July 7, 2007

24-Hour Run Championships and National Team Announced

The Ultracentric 24-Hour Run U.S. National Championship will be staged Nov. 16-17, 2007 in Grapevine, Texas for the second consecutive year.  Race Director Robert Tavernini’s offer of $12,000 U.S. athlete prize money will again, as in 2006, be the largest award purse for an American ultramarathon.  Also for the second consecutive year, the event will serve as the selection race for the following year’s National 24-Hour Run Team.

Last year’s Ultracentric event, won by Alex Swenson of Vashon, Washington and Carolyn Smith of Milwaukee, Wisconsin, was the selection venue for this year’s National Team, which will represent the USA in the 5th annual World 24-Hour Run Championship, to be held next month, July 28-29 in Drummondville, Canada.  This year marks the first time this longest annual world title event will be held in the western hemisphere.  U.S. teams have made it onto the awards podium every year but 2006, when the event was held in Taiwan.  The best individual finish ever by an American was Stephanie Ehret’s individual bronze medal, achieved by running the #3 all-time U.S. women’s performance of 140.16 miles, in the 2004 event in the Czech Republic.  For the 2007 national team, the top 3 American men and women from the 2006 Ultracentric National 24-Hour Run Championship, held in Grapevine, Texas in November, were automatically selected.  The remaining 3 men and women, plus alternates, were selected based on other 24-hour run performance rankings during the previous year.    

The members of the 2007 U.S. National 24-hour Run Team are:

MEN
Scott Eppelman, 40, Coppell, Texas
John Geesler, 47, St.
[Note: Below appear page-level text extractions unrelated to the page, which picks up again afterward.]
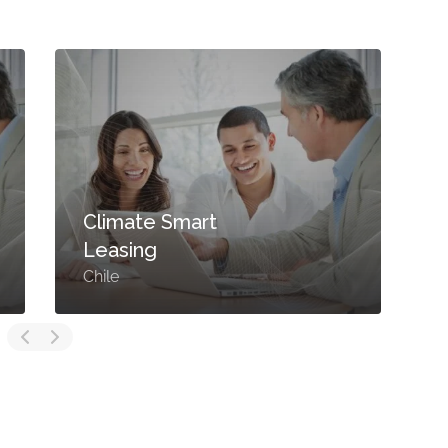
Climate Smart
Leasing
Chile
F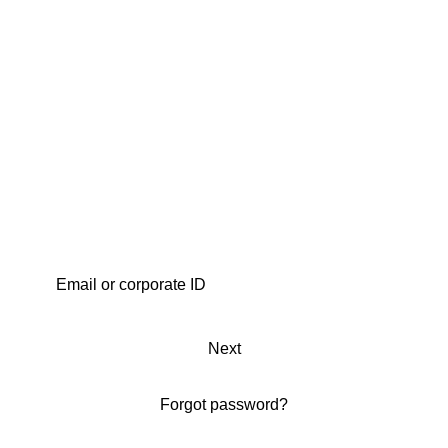
Next
Forgot password?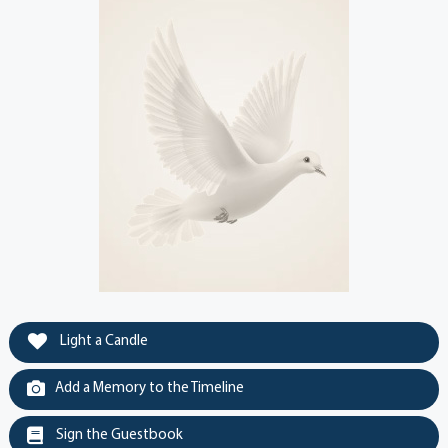
Light a Candle
Add a Memory to the Timeline
Sign the Guestbook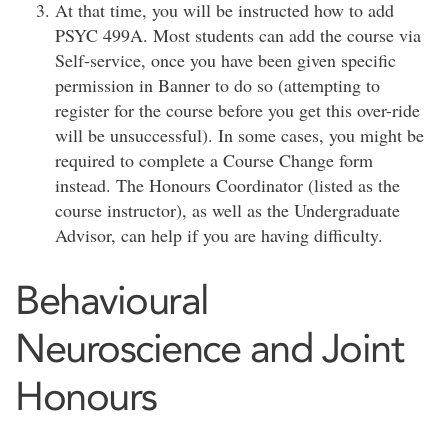
At that time, you will be instructed how to add
PSYC 499A. Most students can add the course via
Self-service, once you have been given specific
permission in Banner to do so (attempting to
register for the course before you get this over-ride
will be unsuccessful). In some cases, you might be
required to complete a Course Change form
instead. The Honours Coordinator (listed as the
course instructor), as well as the Undergraduate
Advisor, can help if you are having difficulty.
Behavioural
Neuroscience and Joint
Honours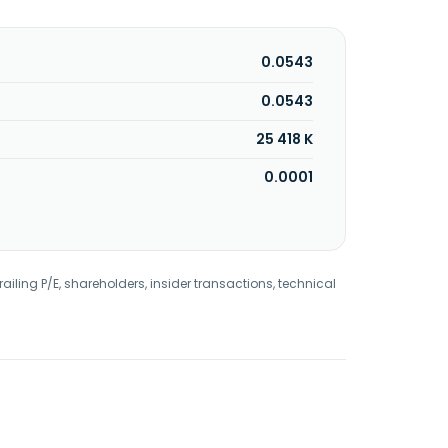
0.0543
0.0543
25 418 K
0.0001
railing P/E, shareholders, insider transactions, technical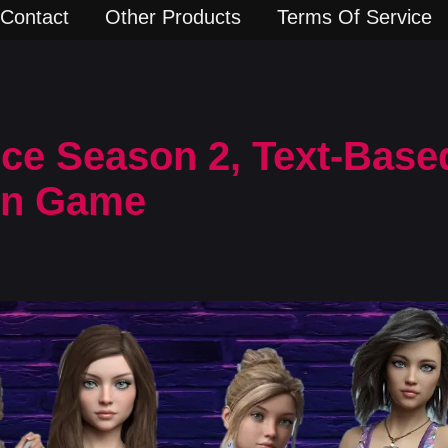
Contact
Other Products
Terms Of Service
ce Season 2, Text-Based
rn Game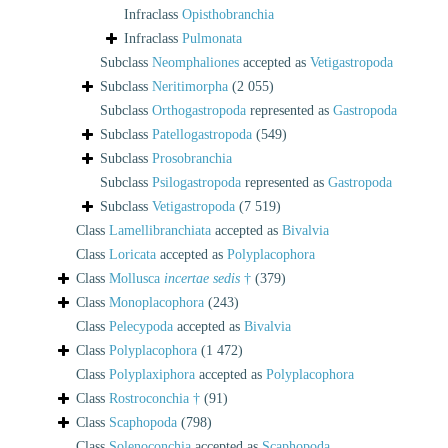
Infraclass
Opisthobranchia
Infraclass
Pulmonata
Subclass
Neomphaliones
accepted as
Vetigastropoda
Subclass
Neritimorpha
(2 055)
Subclass
Orthogastropoda
represented as
Gastropoda
Subclass
Patellogastropoda
(549)
Subclass
Prosobranchia
Subclass
Psilogastropoda
represented as
Gastropoda
Subclass
Vetigastropoda
(7 519)
Class
Lamellibranchiata
accepted as
Bivalvia
Class
Loricata
accepted as
Polyplacophora
Class
Mollusca
incertae sedis
†
(379)
Class
Monoplacophora
(243)
Class
Pelecypoda
accepted as
Bivalvia
Class
Polyplacophora
(1 472)
Class
Polyplaxiphora
accepted as
Polyplacophora
Class
Rostroconchia †
(91)
Class
Scaphopoda
(798)
Class
Solenoconchia
accepted as
Scaphopoda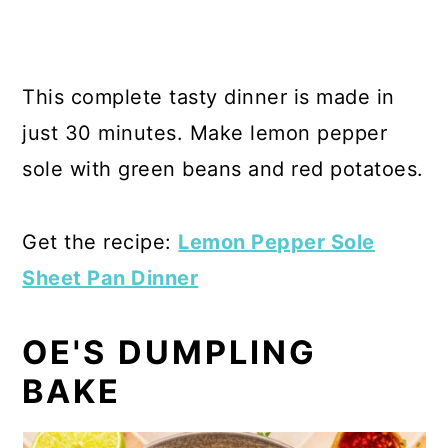
This complete tasty dinner is made in
just 30 minutes. Make lemon pepper
sole with green beans and red potatoes.
Get the recipe:
Lemon Pepper Sole
Sheet Pan Dinner
OE'S DUMPLING
BAKE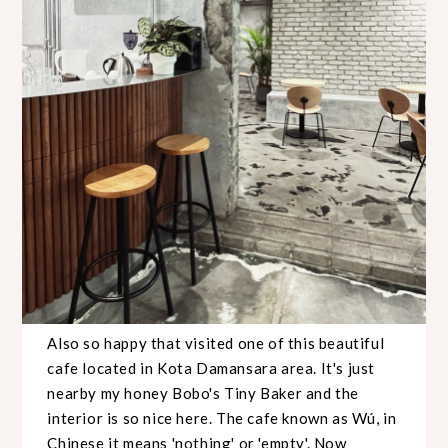
Also so happy that visited one of this beautiful
cafe located in Kota Damansara area. It's just
nearby my honey Bobo's Tiny Baker and the
interior is so nice here. The cafe known as Wú, in
Chinese it means 'nothing' or 'empty'. Now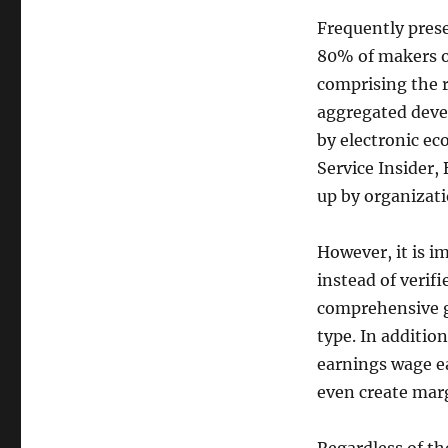
Frequently pres
80% of makers o
comprising the 
aggregated devel
by electronic ec
Service Insider,
up by organizatio
However, it is i
instead of verifi
comprehensive gr
type. In additio
earnings wage ea
even create mar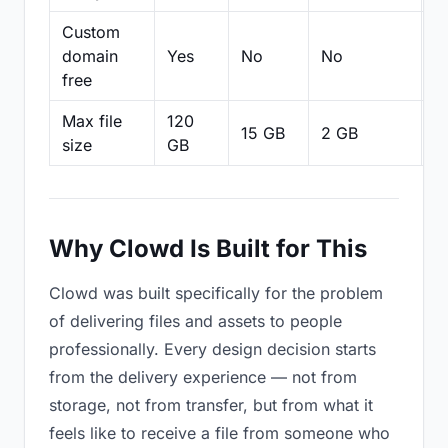
Custom
domain
Yes
No
No
N
free
Max file
120
15 GB
2 GB
2
size
GB
Why Clowd Is Built for This
Clowd was built specifically for the problem
of delivering files and assets to people
professionally. Every design decision starts
from the delivery experience — not from
storage, not from transfer, but from what it
feels like to receive a file from someone who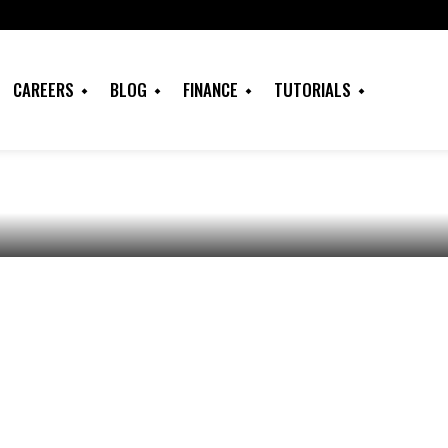
ome Insurance: A
uring Cheap House
CAREERS
BLOG
FINANCE
TUTORIALS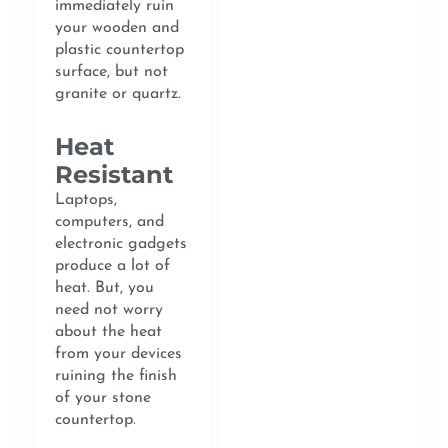
immediately ruin
your wooden and
plastic countertop
surface, but not
granite or quartz.
Heat
Resistant
Laptops,
computers, and
electronic gadgets
produce a lot of
heat. But, you
need not worry
about the heat
from your devices
ruining the finish
of your stone
countertop.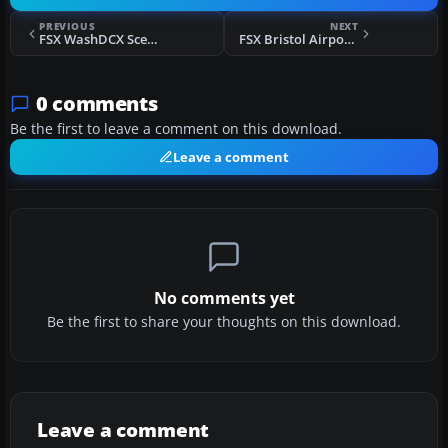
PREVIOUS
NEXT
FSX WashDCX Scenery
FSX Bristol Airport Scenery
0 comments
Be the first to leave a comment on this download.
Leave a comment
No comments yet
Be the first to share your thoughts on this download.
Leave a comment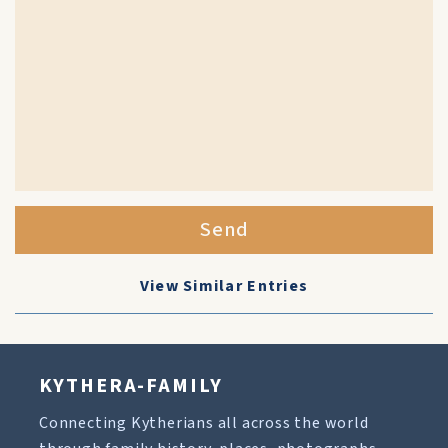
Send
View Similar Entries
KYTHERA-FAMILY
Connecting Kytherians all across the world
Johnsville, New York
Phil McCarthy, 38, New York, New York
Garth Peterson, 44, Beck Row, ENGLAND (U.S. Air Force)
Roy Pirrung, 58, Sheboygan, Wisconsin
Alex Swenson, 42, Vashon, Washington

WOMEN
Connie Gardner, 43, Medina, Ohio
Debra Horn, 47, Shaker Heights, Ohio
Rebecca Johnson, 37, Lafayette, Colorado
Laura Nelson, 41, Woodstock, Virginia
Pam Reed, 45, Tucson, Arizona
Carolyn Smith, 41, Milwaukee, Wisconsin
 

Eppelman, Geesler, Pirrung, and Reed are the only athletes to have been named to the team all five years of its existence.  Pirrung, at age 58, breaks his own record as the most senior athlete ever to be named to an open U.S. national team.  He also doubles, as he has every year, as team manager.
The 2007 team is a mixture of veterans and newcomers, as McCarthy, Peterson, Gardner, Johnson, and Horn will all be running in their first World 24 Hour.  Peterson, an air traffic control specialist with the U.S. Air Force, recently completed a tour of duty in Baghdad, Iraq.